=== Text segment ===
The Seven Deadly Virtues-Leisure

My first job was short-term employment. I suppose you could say I was a day laborer. A neighbor hired me to weed her lawn. She provided me with a two-pronged weeding fork and promised to pay me five dollars when I was done. At the time it sounded like a fortune. I said yes eagerly, carried away by visions of all the comic books I intended to purchase with the money I earned. Plus this was work I could do in a more or less recumbent position.

But once I was on my hands and knees in the hot sun, my enthusiasm soon diminished. The lawn looked bigger from that angle than I had first imagined. There were more weeds than I thought. As the sweat trickled down the back of my neck, I poked them half-heartedly with the weeding fork, pausing every few minutes to scan the yard and see what kind of progress I was making. The view was not encouraging. The number of weeds appeared to be growing not shrinking.

After a while, I persuaded myself that I had worked long enough. There was still a weed or two left but surely my employer didn’t expect me to pull every single weed? She did. “You’re done already?” she asked skeptically when I went to the door to collect my money. Then she walked the lawn with me, pointing out the weeds that still remained and grumbling about my work ethic. There were more than I thought. I wondered why I hadn’t noticed them. Probably because they were the same color as the grass, I reasoned. With a sigh, I knelt down again and went back to work, this time with even less enthusiasm than before. Eventually, my employer paid me off and sent me on my way. By now more eager to be rid of me than of the weeds.

“A sluggard buries his hand in the dish; he is too lazy to bring it back to his mouth” Proverbs 26:15. I suppose my unhappy employer would have said that a sluggard buries his hand in the lawn, too lazy to pluck out the weeds. The sin that the ancients called sloth or acedia certainly includes laziness but it also involves more. Sloth has many features and manifests itself in many forms. At times it looks like what we call ennui, an immobilizing lethargy that leeches away our interest in those things that ought to concern us. Other forms of sloth are more active and profligate. We squander our time and energy on meaningless trifles at the expense of other obligations.

=== Problem set ===
(1) From the essay on sloth, extract the passage between "But once I was" and "growing not shrinking.", inclusive.
(2) In the essay on sloth, list every action the narrator's employer takes in the paragraph that begins "After a while".

=== Excerpted records ===
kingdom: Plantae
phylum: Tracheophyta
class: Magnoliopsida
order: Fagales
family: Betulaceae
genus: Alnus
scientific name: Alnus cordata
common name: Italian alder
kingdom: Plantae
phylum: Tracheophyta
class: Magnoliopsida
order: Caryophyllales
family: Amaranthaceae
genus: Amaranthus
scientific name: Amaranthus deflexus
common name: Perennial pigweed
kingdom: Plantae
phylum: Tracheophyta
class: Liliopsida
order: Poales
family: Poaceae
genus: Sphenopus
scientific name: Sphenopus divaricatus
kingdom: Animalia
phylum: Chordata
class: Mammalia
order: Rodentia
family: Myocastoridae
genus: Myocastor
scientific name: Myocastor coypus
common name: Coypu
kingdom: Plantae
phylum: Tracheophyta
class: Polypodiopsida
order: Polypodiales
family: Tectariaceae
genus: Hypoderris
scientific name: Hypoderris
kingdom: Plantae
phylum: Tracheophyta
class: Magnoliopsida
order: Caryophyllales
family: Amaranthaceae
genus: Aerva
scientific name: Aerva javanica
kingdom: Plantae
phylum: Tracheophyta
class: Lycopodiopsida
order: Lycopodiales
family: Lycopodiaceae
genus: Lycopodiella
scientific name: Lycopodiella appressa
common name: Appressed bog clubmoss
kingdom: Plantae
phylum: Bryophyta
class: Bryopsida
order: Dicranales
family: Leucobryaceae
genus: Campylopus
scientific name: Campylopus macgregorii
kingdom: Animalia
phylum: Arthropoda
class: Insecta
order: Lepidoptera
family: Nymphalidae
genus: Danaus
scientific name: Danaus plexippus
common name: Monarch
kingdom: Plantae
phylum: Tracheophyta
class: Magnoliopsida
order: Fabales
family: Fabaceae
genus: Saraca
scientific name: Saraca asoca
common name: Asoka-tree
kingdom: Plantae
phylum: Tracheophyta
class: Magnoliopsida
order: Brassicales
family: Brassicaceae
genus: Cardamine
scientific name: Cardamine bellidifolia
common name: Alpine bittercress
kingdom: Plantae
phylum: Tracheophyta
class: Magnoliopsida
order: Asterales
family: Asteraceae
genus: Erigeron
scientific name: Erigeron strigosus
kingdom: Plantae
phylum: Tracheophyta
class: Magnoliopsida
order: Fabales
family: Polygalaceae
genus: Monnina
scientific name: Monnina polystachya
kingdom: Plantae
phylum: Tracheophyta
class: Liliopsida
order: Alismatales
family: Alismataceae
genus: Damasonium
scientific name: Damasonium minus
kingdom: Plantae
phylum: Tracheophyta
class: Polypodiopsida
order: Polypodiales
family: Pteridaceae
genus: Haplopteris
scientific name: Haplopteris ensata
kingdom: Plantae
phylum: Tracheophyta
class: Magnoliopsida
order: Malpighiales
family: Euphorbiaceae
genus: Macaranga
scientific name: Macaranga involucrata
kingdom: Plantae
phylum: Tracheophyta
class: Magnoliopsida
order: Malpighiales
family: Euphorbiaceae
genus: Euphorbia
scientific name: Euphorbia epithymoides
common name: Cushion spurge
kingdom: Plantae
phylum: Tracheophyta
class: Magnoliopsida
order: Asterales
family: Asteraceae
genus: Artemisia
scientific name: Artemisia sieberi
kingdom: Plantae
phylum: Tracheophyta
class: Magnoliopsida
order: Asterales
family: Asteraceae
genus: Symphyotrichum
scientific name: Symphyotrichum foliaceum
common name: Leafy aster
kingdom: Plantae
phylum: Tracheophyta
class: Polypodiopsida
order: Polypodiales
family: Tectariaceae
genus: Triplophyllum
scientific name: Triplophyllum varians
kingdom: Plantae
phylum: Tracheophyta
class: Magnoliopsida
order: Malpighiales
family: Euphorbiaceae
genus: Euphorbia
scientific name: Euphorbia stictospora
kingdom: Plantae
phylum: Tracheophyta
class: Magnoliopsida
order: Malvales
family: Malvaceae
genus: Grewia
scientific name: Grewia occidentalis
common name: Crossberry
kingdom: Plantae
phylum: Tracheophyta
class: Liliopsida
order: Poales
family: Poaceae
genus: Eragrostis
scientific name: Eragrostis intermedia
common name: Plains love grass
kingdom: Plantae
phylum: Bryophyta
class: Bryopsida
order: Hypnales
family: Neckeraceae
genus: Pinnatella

=== Responses by task ===
(1)
But once I was on my hands and knees in the hot sun, my enthusiasm soon diminished. The lawn looked bigger from that angle than I had first imagined. There were more weeds than I thought. As the sweat trickled down the back of my neck, I poked them half-heartedly with the weeding fork, pausing every few minutes to scan the yard and see what kind of progress I was making. The view was not encouraging. The number of weeds appeared to be growing not shrinking.

(2)
- Asked skeptically, "You're done already?"
- Walked the lawn with the narrator
- Pointed out the weeds that still remained
- Grumbled about the narrator's work ethic
- Paid the narrator off
- Sent the narrator on their way